4) our computers speak a thousand languages, all incompatible between themselves! We have tons of different shells all with their own language, tons of different interfaces (Corba, COM, RPC, SOAP, HTML, FTP, windows messages, the X-windows protocol, OpenGL, tons of different languages and protocols (and protocols are languages). Yet there is no single way for programs to co-operate, exchange data, discover capabilities, communicate.
5) our computers can't talk to each other; they are perfect strangers only capable of exchanging hand signals. The same thing that happens to programs happens to computers, only much worse: computers can't really communicate, they can only have limited communication through network filesystems.
6) the computing environment is not the programming environment. In order to enter programming mode, I have to go through a sequence of boring and unnecessary steps like: a) firing up the IDE, b) go through the API docs, c) write the code, d) check the code, e) compile the code, f) figure out what went wrong. For example, if I want to change the color of the active window frame, I can not simply enter 'ActiveFrameColor = Orange' or whatever and have the frame color of all windows to change, because I) there is no persistent system-wide 'ActiveFrameColor' variable and II) there is no global event model so as that windows can listen to changes to 'ActiveFrameColor'.
How should the computing environment be? well, the system should be responsible for:
1) global definition of datatypes, including arrays, lists, tree maps, hashmaps, sorted maps, indexed arrays...not only at semantic level but also a binary level.

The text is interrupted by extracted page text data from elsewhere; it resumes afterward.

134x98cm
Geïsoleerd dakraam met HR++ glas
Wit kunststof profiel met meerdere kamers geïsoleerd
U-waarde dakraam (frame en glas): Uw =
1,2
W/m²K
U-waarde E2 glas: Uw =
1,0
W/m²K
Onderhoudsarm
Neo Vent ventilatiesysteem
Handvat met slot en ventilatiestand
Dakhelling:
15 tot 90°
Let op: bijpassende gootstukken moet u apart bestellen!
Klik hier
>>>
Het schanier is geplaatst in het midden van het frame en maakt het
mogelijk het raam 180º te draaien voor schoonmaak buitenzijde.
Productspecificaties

2) automatic persistence. It's the year 2006, we have computers for over 50 years, and yet we still have to 'open file'. The system should be responsible for using the system's RAM as a cache for hard disk.
3) system-wide persistent map of functions. A program should be a function. When a function is replaced, all programs are automatically updated. The difference with the current system is that the code should be distributed as source code (or in an intermediate form), and each function should be a different 'file'. The O/S should be responsible for compiling and caching the code, as well as checking for security.
4) support for reactive programming. Any state change should be an event where listeners can be attached.Reactive programming makes GUI programming very easy.
5) support for versioning. New definitions of data types and functions should be automatically versioned.
Programming should be as simple as opening a new source code file and running it...the various functions and structure of the program should be automatically stored by the system. By incrementally building systems, development would be much better and faster.
Most of the applications and mechanisms invented so far are solutions to the same problem:
1) versioning systems are information management systems which deal with source code.
2) document management systems are information management systems which deal with documents.
3) filesystems are information management systems which manage bytes.
4) the Windows registry is an information management system which manages system settings.
5) the 'etc' directory in Unix is an information management system which manages system settings.
6) databases are information management systems where triggers play the role of the reactive system.
7) help files are information management systems.
8) hypertext is an information management system.
9) an O/S kernel maintains various pieces of information in its memory.
And there are many others...
So the bottleneck exists because the same problem is solved using many different solutions; if this bottleneck goes away, scalability will skyrocket and creativity will be unlocked...